To date, that still includes a great deal of sleeplessness, Elder Kearon said.

“I’m grateful I slept last night, which is amazing,” he said Tuesday. “I slept well, but a lot of sleeplessness and soul searching and all of those inner feelings that I think most of us have in relation to anything we’re asked to do. I still don’t really have words to encapsulate it, but I have to deal with my response to it.”

The best antidote to the internal whirlwind, he said, is getting out and trying to help others, something his calling affords.

After the BYU-Hawaii commencement and Christmas break, Elder Kearon was assigned to accompany a senior member of the Quorum of the Twelve, Elder Quentin L. Cook, at an area instruction meeting for temple presidencies, mission presidents and 44 stake presidencies in Henderson, Nevada.

“That’s where it all feels fine,” Elder Kearon said. “Well, mostly by comparison, because you’re engaged and you’re not thinking — I’m not thinking — about myself. And so that was wonderful. And Elder Cook is of course, just fantastic.”

Last weekend, Elder Kearon was assigned to accompany Elder D. Todd Christofferson of the Twelve at the Orem Utah Temple dedication, “another wonderful holy heavenly distraction from myself,” he said.

Elder Patrick Kearon and Sister Jennifer Kearon, arrive at the Orem Utah Temple dedication on Sunday, Jan. 21, 2024.
Elder Patrick Kearon of the Quorum of the Twelve Apostles and his wife, Sister Jennifer Kearon, arrive at the Orem Utah Temple dedication in Orem, Utah, on Sunday, Jan. 21, 2024. | Kristin Murphy, Deseret News

President Jeffrey R. Holland assigned Elder Christofferson to mentor Elder Kearon in his new role in the Quorum of the Twelve.

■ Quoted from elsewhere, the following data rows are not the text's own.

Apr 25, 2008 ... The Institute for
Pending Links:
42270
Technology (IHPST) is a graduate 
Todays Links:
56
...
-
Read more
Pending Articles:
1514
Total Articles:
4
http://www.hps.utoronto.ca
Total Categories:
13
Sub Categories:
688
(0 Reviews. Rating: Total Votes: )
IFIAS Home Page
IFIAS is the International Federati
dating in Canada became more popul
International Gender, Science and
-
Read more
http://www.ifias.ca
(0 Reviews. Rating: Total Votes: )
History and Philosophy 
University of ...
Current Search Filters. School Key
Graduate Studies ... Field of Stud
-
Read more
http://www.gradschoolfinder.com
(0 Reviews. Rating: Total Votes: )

“So pray for him,” Elder Kearon said with a laugh. “He’s the ideal mentor in my mind. He’s gentle, kind, thoughtful, anticipates. He gives me sort of practical guidance in terms of, ‘this is roughly how that goes, and these are things you might have on your mind as you approach this moment, and here are some things that I’ve learned.’ That’s kind of his approach. It’s very, very, very gentle, thoughtful and kind, in keeping with the man.”

Elder Kearon’s conversion

Elder Kearon began to learn about the Church of Jesus Christ in London, England, and while living with a Latter-day Saint family when he worked in California in his 20s. When he returned to England, missionaries stopped him on a street in London in 1987.

“Like shining beacons, they were,” he said. He told them, “I admire you greatly, but don’t try to convert me.”

That began a more intensive, six-month study of the church.

“In the midst of that, about three months into that final six months, a sister missionary said, ‘You’re not moving forward,’ which was a funny thing to say to me, personally. ‘Yeah, I suppose not.’”

Elder Patrick Kearon, the newest Latter-day Saint Apostle, is pictured in his office at the Church Administration Building in Salt Lake City.
Elder Patrick Kearon, the newest Latter-day Saint apostle, is pictured in his office at the Church Administration Building in Salt Lake City on Friday, Jan. 19, 2024. | Laura Seitz, Deseret News

She asked him if he’d like a blessing. He agreed, and said he felt heavenly power involved.

“It was how I felt, and it was pretty well beyond description in terms of going from a sort of regular, gloomy London day to an impossibly light, bright, soaring sensation,” he said.

He came to learn “the church is true, that our Savior lives and that we can live joyfully here and hereafter, too.” He was baptized on Christmas Eve 1987.

He had no idea that his baptism could come to resemble the 1850 baptism of Charles W. Penrose, who then was 18. In 1904, Elder Penrose was called to the Quorum of the Twelve, the last adult convert to join the Twelve before Elder Kearon.

Elder Kearon’s self-deprecating wit surfaced regularly Tuesday, and again at the mention of Elder Penrose.

“None of this makes me feel any better,” the newest apostle joked upon learning how he is unique in the past century of church leadership.

Elder Patrick Kearon of the Quorum of the Twelve Apostles talks with Deseret News reporter Tad Walch on Jan. 23, 2024.
Elder Patrick Kearon of the Quorum of the Twelve Apostles talks with Deseret News reporter Tad Walch at the Relief Society Building on Temple Square in Salt Lake City on Tuesday, Jan. 23, 2024. | Leslie Nilsson, The Church of Jesus Christ of Latter-day Saints

Elder Kearon’s calling and ordination also marks the first time in 117 years that three members of the Quorum of the Twelve have been from outside the United States. He is both an English and Irish national because he was born in Carlisle, Cumberland, England, and his father was born in Ireland.

Concern for the marginalized

Elder Kearon said his first six months as an apostle come with “refresher orientation” about the church’s three major leadership councils. He is spending January and February with the Missionary Council, March and April with the Priesthood and Family Council and May and June with the Temple and Family History Council.

Many church members appreciated Elder Kearon’s past conference talks in support of abuse victims, refugees and others who are marginalized.

“I think like all of us, I feel for anyone who feels compartmentalized in some way, badged in some way that makes them something other,” he said. “Whoever we are, we’ve had those kinds of experiences. I feel that for anybody in that plight, not necessarily attuned to everyone in those situations, but I want to be better at that.”